Limitations & Future Work

  • The memory overhead of concatenation connections remains higher than that of additive connections, which is mitigated by transition layers but not fundamentally solved.
  • The design of frequent transition layers increases model complexity and hyperparameters.
  • Not fully validated with large-scale pre-training (e.g., ImageNet-22K) and a wider range of downstream tasks.
  • Performance under resource-constrained scenarios like mobile devices remains uncertain.
  • vs ConvNeXt: Both are classic architectures subjected to "modernization." However, ConvNeXt modernizes ResNet (additive connection), whereas this work modernizes DenseNet (concatenation).
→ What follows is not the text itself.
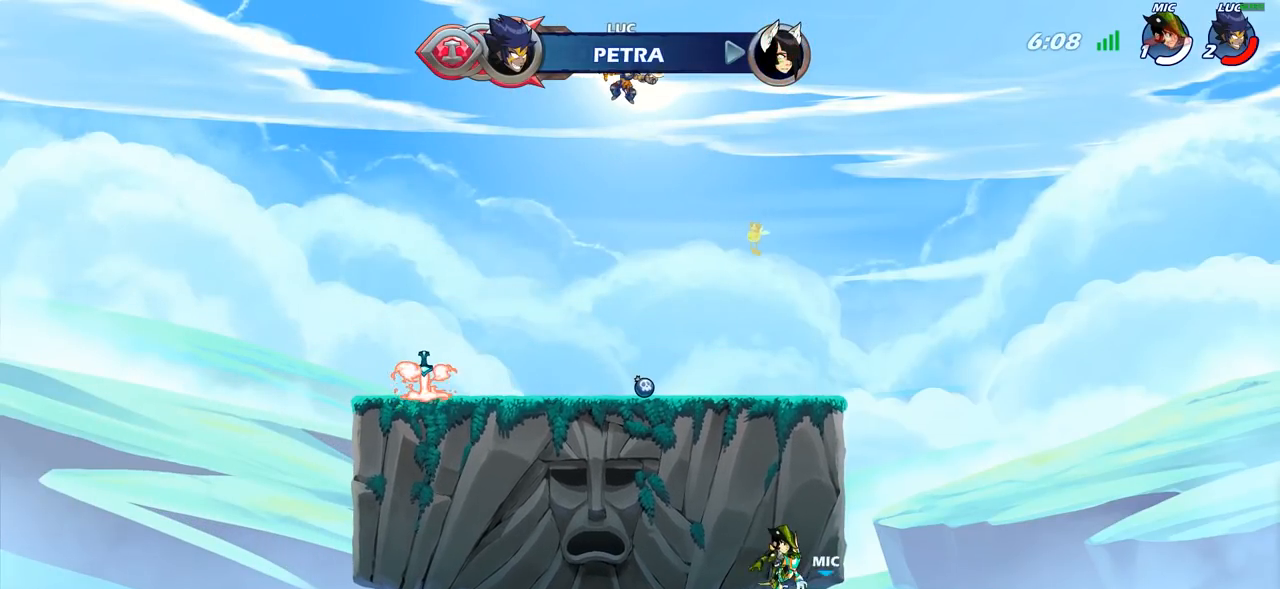
{"buttons": [], "left_stick": "up", "right_stick": "center", "events": [[17, "left_stick", "down-right"], [117, "left_stick", "left"], [233, "left_stick", "down"], [333, "left_stick", "left"], [433, "left_stick", "up"], [483, "R1", "up"]]}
RDNet achieves ~0.5-0.7pp higher accuracy under comparable FLOPs.
  • vs VoVNet: VoVNet also utilizes concatenation but simplifies it (one-shot aggregation), while this work retains full dense connections and manages them via transition layers.
  • vs Swin Transformer: A pure CNN architecture outperforms Swin, demonstrating that local attention is not the only effective way for information aggregation.

Inspirations & Connections

  • Feature concatenation as a means of rank expansion: This theoretical perspective is highly inspiring and can be extended to other scenarios requiring feature diversity preservation.
  • DenseNet-style dense connections may offer more significant advantages in downstream tasks requiring multi-scale information, such as semantic segmentation.
  • The design concept of frequent transition layers can be borrowed by other architectures that need to control feature dimensions.

Rating

  • Novelty: ⭐⭐⭐⭐⭐ Challenges the mainstream perception that "additive connection is optimal", backed by both theory and experiments.
  • Experimental Thoroughness: ⭐⭐⭐⭐ Covers classification/segmentation/detection, but lacks large-scale pre-training experiments.
  • Writing Quality: ⭐⭐⭐⭐ Clear narrative on the progressive modernization, and the pilot study is convincing.
  • Value: ⭐⭐⭐⭐ Provides an overlooked architectural paradigm, offering valuable inspiration for network design.